Research Progress
Baboons produce vocalizations comparable to vowels
Post: 2017-01-13 09:54  View:2314

In situ image of the recorded baboons.
Credit: © Caralyn Kemp and Julie Gullstrand / Laboratory of Cognitive Psychology (CNRS/AMU
 
 

Baboons produce vocalizations comparable to vowels. This is what has been demonstrated by an international team coordinated by researchers from the Gipsa-Lab (CNRS/Grenoble INP/Grenoble Alpes University), the Laboratory of Cognitive Psychology (CNRS/AMU), and the Laboratory of Anatomy at the University of Montpellier, using acoustic analyses of vocalizations coupled with an anatomical study of the tongue muscles and the modeling of the acoustic potential of the vocal tract in monkeys. Published in PLOS ONE on January 11, 2017, the data confirm that baboons are capable of producing at least five vocalizations with the properties of vowels, in spite of their high larynx, and that they are capable of combining them when they communicate with their partners. The vocalizations of baboons thus point to a system of speech among non-human primates.

Language is a distinctive characteristic of the human species. The question of its origins and how it evolved is one of the most intractable in all science. One of the dominant theories in this field associates the possibility of producing differentiated sounds, the basis of spoken communication, with the "descent of the larynx" observed over the course of the evolution of Homo sapiens.

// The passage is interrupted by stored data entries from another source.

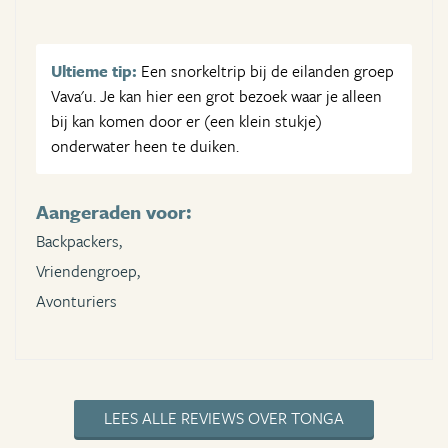
Ultieme tip:
Een snorkeltrip bij de eilanden groep
Vava'u. Je kan hier een grot bezoek waar je alleen
bij kan komen door er (een klein stukje)
onderwater heen te duiken.
Aangeraden voor:
Backpackers,
Vriendengroep,
Avonturiers
LEES ALLE REVIEWS OVER TONGA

This theory argues that human speech requires a low larynx (in relation to the cervical vertebrae) and that a high larynx, as found in baboons (Papio papio), prevents the production of a system of vocalizations analogous to the vowel system that exists in all languages.

According to this theory, only humans over the age of one can produce differentiated sounds, whereas babies, Neanderthal man and all species of monkey are incapable of doing so because their larynx is positioned too high. Researchers from the Gipsa-Lab (CNRS/Grenoble INP/Grenoble Alpes University) had already shown that the high position of the larynx in babies and Neanderthals is not a handicap in terms of producing different vowels. However, it remained to be proved that monkeys, in particular baboons, were indeed capable of producing these types of vocalizations.

The researchers acoustically analyzed the vocalizations of baboons, performed an anatomical study of their tongue muscles, and modeled the acoustic potential of their vocal tract. They thereby discovered that these baboons produce sounds comparable to five human vowels [ɨ æ ɑ o u]. Researchers describe these sounds as "vowel-like" because they share some of the acoustic characteristics of vowels, without having all of their properties.

In addition, they show that the vowel-like sounds [ɑ] and [u] are each used in two distinct vocalizations, produced depending on the situation, and that baboons can also produce a sequence of these two vowel-like sounds with the vocalization "wahoo." This protosystem combines with vibration frequencies of the vocal folds in a frequency range that is markedly wider than that of speech.

This demonstration of a vocalic protosystem in non-human primates confirms that they can produce different vocalizations, in spite of their high larynx1. Although monkeys do not produce speech sounds, the data suggest evolutionary links between the vocalizations of baboons and human phonological systems. More generally, spoken languages may have evolved from ancient articulatory skills already possessed by our last common ancestorCercopithecoidae, around 25 million years ago.

This research was conducted thanks to close collaboration between many specialists from the Gipsa-Lab (CNRS/Grenoble INP/Grenoble Alpes University), the Laboratory of Cognitive Psychology (CNRS/AMU), the Laboratory of Anatomy at the University of Montpellier, the Speech and Language Laboratory (CNRS/AMU), and New College, University of Alabama. It received support from the Labex Brain & Language Research Institute (BRLI).

1 Other research, published by an American team in Science Advances in December 2016, corroborates these results thanks to articulatory measurements of the vocal tract of monkeys.